El regreso de Maverick
Antes de ver Top Gun: Maverick, de Joseph Kosinski, volví a ver Top Gun (1986), para refrescar la memoria y encarrilarme mejor hacia la película de moda. En esa, dirigida por Tony Scott, Peter “Maverick” Mitchell (Tom Cruise) es un arrogante piloto aéreo de la Marina, veinteañero, siempre en problemas con sus superiores por transgredir las reglas. Pero como es uno de los mejores –su temeridad aparte– le aceptan en la academia élite de combatientes de guerra, que los propios “estudiantes” llaman Top Gun y en el nombre lleva la fama. Rasgos principales de aquel primer argumento, la difícil relación de Maverick con “Iceman” Kazansky (Val Kilmer), piloto brillante y su principal escollo en la aspiración de obtener el Top Gun Trophy; la brumosa muerte en combate de su padre –también piloto– cuyos detalles desconoce, lo cual le acosa; su no muy “correcto” romance con Charly (Kelly McGillis), instructora estelar de la academia, a despecho de ser civil; y por supuesto, doloroso y muy presente, su sentimiento de culpa por la muerte de “Goose” Bradshaw (Anthony Edwards), su tándem de vuelo y mejor amigo.
Es de todo eso que surge Top Gun: Maverick como secuela.

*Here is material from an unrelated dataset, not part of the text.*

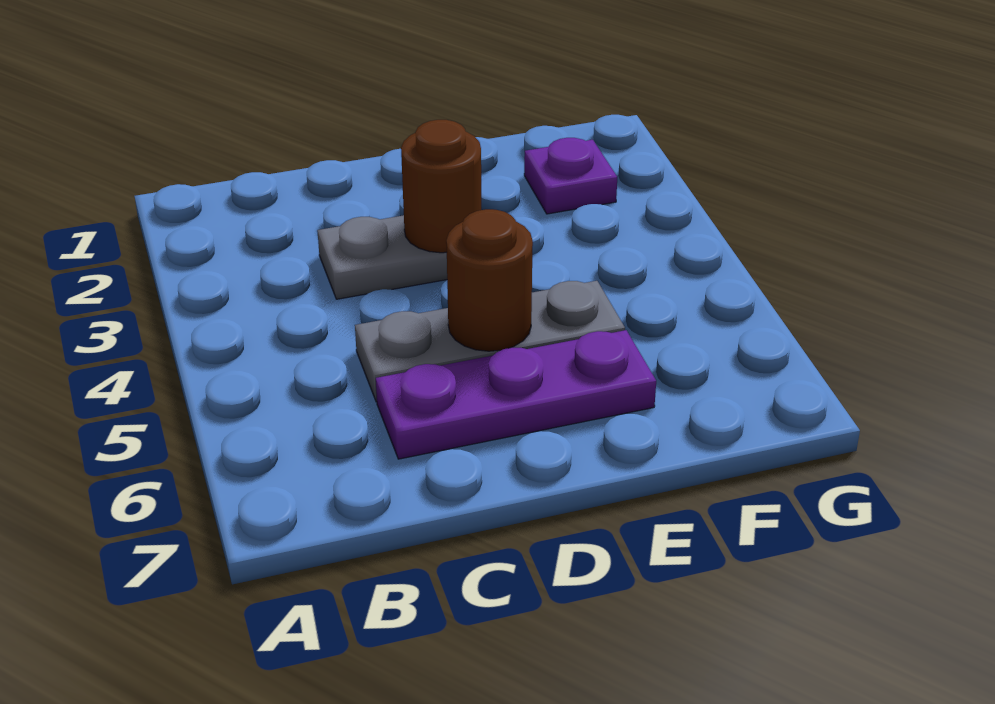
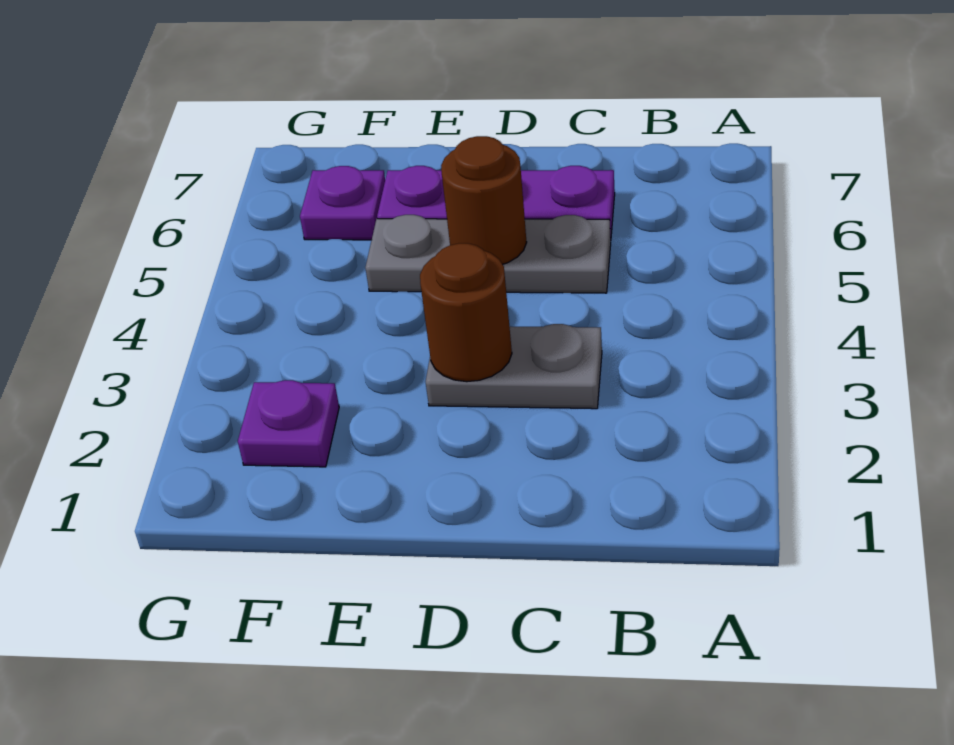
none -> purple plate F6 level 1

Casi cuatro décadas después, el Capitán Peter “Maverick” Mitchell (otra vez Tom Cruise) sirve ahora como piloto de pruebas de aeronaves hi-tec.

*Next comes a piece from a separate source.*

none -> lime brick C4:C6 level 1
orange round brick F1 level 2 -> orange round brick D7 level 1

Sigue siendo un dolor de muelas para sus superiores, pero ni modo de correr a quien acaba de tripular un nuevo avión a velocidades mayores a Mach 10. Es entonces cuando le avisan que debe reportar de inmediato a su alma mater –la mencionada academia Top Gun– para capacitar, en sólo tres semanas, a una docena de jóvenes pilotos. Son los mejores de la nación (“réplicas” de lo que Maverick fue treinta y pico años antes), para encarar una misión (ejem) “imposible”: destruir una planta de uranio enemiga, con absolutamente todos los factores en contra. Uno de esos pilotos, por cierto, es “Rooster” Bradshaw (Miles Teller) –hijo de su añorado compañero Goose– con quien Maverick tiene una relación fracturada, marcada por el pasado. La tremenda complejidad de la misión hace que Maverick solicite ser uno de los combatientes y no mero instructor. Le contestan que no, nunca, que no hay posibilidad…¿o sí?
Top Gun: Maverick es, desde luego, una de esas películas de fachada e intenciones comerciales, pero de rasgos y nivel sobresalientes. Un divertimento en la mejor acepción de la palabra, que tiene todo eso que el gran público busca –de entrada, una superestrella carismática y eventos espectaculares– pero también matices pensados sin gratuidad ni complacencia, que dan una dimensión mayor, más humana, a un argumento que no sólo se enciende arriba, en los celestes espacios de combate, sino también (de manera distinta) en tierra, en ámbitos paralelos a los de la academia y su disciplina militar. Top Gun: Maverick no ha buscado ser mejor que Top Gun, sino entender y valorar lo que significó, para aprovecharlo con un evidente dejo de homenaje. Así pues, ofrece una historia atrayente (sumando nuevos personajes a los que por oficio repiten), que no pierde de vista las claves de la original, tomándolas como nutrientes más que como meras referencias. Como dije, el resultado es muy atractivo, más allá de que a veces nos parezca, a quienes hacemos crónica fílmica, un “pecado” hablar bien de cintas pensadas para hacer toneladas de dinero. Aquí, el legado del film original, el arrastre y carisma de Cruise, el notable oficio del director Kosinski, la irresistible pirotecnia y vértigo de los combates aéreos, los vínculos afectivos con los giros del pasado, y hasta la madura belleza de Jennifer Connelly (Penny Benjamin), se conjugan para un disfrute bastante redondo, casi completo, desde un tipo de cine que en los análisis suele verse con mayor o menor menosprecio. En lo que a mí respecta, la pasé bomba en Top Gun: Maverick, incluso como para darle una mirada más. (Y “alguito” le sabrán a Tom Cruise en Cannes, porque recién le otorgaron una Palma de Oro).